Поделиться через

3.1.4.2.18 ICertAdminD2::DeleteRow (Opnum 48)

  • Статья

The DeleteRow method deletes a row or set of rows from a database table.

 HRESULT DeleteRow(
   [in, string, unique] wchar_t const* pwszAuthority,
   [in] DWORD dwFlags,
   [in] FILETIME FileTime,
   [in] DWORD dwTable,
   [in] DWORD dwRowId,
   [out, retval] LONG* pcDeleted
 );

pwszAuthority:  See the definition of the pwszAuthority parameter in section 3.1.4.1.1.

dwFlags: An unsigned integer value that specifies the type of rows to be deleted. This parameter can be one of the following values.

Value

Meaning

0x00000000

Delete the individual row.

0x00000001

Delete the rows that contain expired certificates.

0x00000002

Delete the rows that contain pending or failed requests.

FileTime:  Contains a 64-bit value that represents the number of 100-nanosecond intervals since January 1, 1601 (UTC). The value is used to query for multiple rows to be deleted. It MUST contain all zeros if the dwRowId parameter is nonzero.

dwTable: An unsigned integer value that specifies the table in which to delete rows. This parameter can be one of the following values.

Value

Meaning

0x00000000

Delete the Request table rows.

0x00003000

Delete the Extension table rows.

0x00004000

Delete the Attribute table rows.

0x00005000

Delete the CRL table rows.

dwRowId: An unsigned integer value that represents the row identifier in the CA data table. MUST be set to 0 if FileTime is nonzero.

pcDeleted:  Returns the count of successfully deleted table rows.

The DeleteRow method is used to instruct the CA to delete rows from the specified table.

The following processing rules apply:

  1. The CA MUST verify that exactly one of dwRowId or FileTime is zero. If both are zero or if neither is zero, the CA MUST fail the request with error code E_INVALIDARG (0x80070057).

  2. The CA MUST verify that dwTable is set to one of the values defined for the dwTable parameter. If set to any other value, the CA MUST fail the request with error code E_INVALIDARG (0x80070057).

  3. If dwTable is set to 0x00000000:

    1. If the dwFlags parameter is nonzero and not set to 0X00000001 or 0x00000002, the CA MUST fail the request.

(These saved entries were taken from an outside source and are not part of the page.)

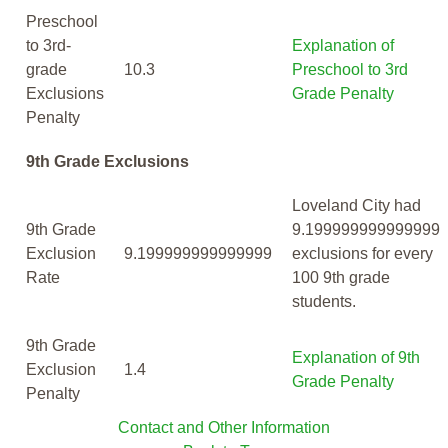
Preschool
to 3rd-
Explanation of
grade
10.3
Preschool to 3rd
Exclusions
Grade Penalty
Penalty
9th Grade Exclusions
Loveland City had
9th Grade
9.199999999999999
Exclusion
9.199999999999999
exclusions for every
Rate
100 9th grade
students.
9th Grade
Explanation of 9th
Exclusion
1.4
Grade Penalty
Penalty
Contact and Other Information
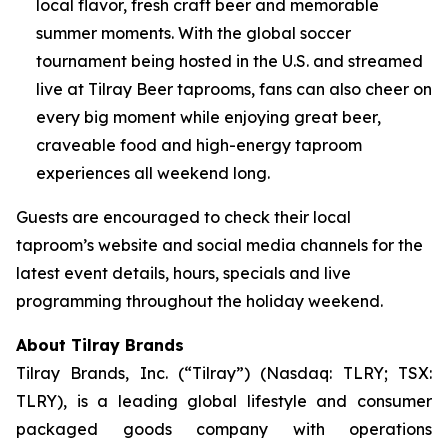
local flavor, fresh craft beer and memorable
summer moments. With the global soccer
tournament being hosted in the U.S. and streamed
live at Tilray Beer taprooms, fans can also cheer on
every big moment while enjoying great beer,
craveable food and high-energy taproom
experiences all weekend long.
Guests are encouraged to check their local
taproom’s website and social media channels for the
latest event details, hours, specials and live
programming throughout the holiday weekend.
About Tilray Brands
Tilray Brands, Inc. (“Tilray”) (Nasdaq: TLRY; TSX:
TLRY), is a leading global lifestyle and consumer
packaged goods company with operations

    2. If the dwRowId parameter is nonzero:

      1. If dwRowId is not a valid RequestId, the CA MUST pass the request and return 0 in the pcDeleted parameter.

      2. The CA MUST delete the corresponding rows in the Request table and also delete all the associated rows in the Extension table and Attribute table.

    3. If FileTime is nonzero:

      1. The CA MUST delete all the rows in the Request table that match the following criteria and also delete all associated rows in the Extension table and Attribute table:

        1.  If the dwFlags parameter is set to 0x00000001:

          • Delete all rows that contain issued and revoked certificates that expire before FileTime and do not contain archived private keys in the Request_Raw_Archived_Key datum.

        2. If dwFlags is set to 0x00000002:

          • Delete all rows that contain pending and failed requests that were last acted upon before FileTime and do not contain archived private keys in the Request_Raw_Archived_Key datum.

  4. If dwTable is set to 0x00003000:

    1. If dwRowId is zero, the CA MUST fail the request.

    2. If dwFlags is nonzero, the CA MUST fail the request.

    3. The CA MUST delete the corresponding Extension table row.

  5. If dwTable is set to 0x00004000:

    1. If dwRowId is zero, the CA MUST fail the request.

    2. If dwFlags is nonzero, the CA MUST fail the request.

    3. The CA MUST delete the corresponding Attribute table row.

  6. If dwTable is set to 0x00005000:

    1. If dwFlags is nonzero and not set to 0x00000001, the CA MUST fail the request.

    2. If dwFlags is set to 0x00000000 or 0x00000001:

      1. If dwRowId is nonzero:

        1. If dwRowId is not a valid CRL table CRL_RowId, the CA MUST pass the request and return 0 in the pcDeleted parameter.

        2. The CA MUST delete the corresponding CRL table row.

      2. If FileTime is nonzero:

        • The CA MUST delete all CRL table rows that contain CRLs for which the value in the CRL_Next_Update column occurs before FileTime.

  7. The CA MUST count all deleted rows and return that count in *pcDeleted. If the Windows CA fails to delete all rows that match a date restriction as previously specified, it returns an HRESULT value of ERROR_OUT_OF_MEMORY to indicate to the client that more rows matching the criteria might remain.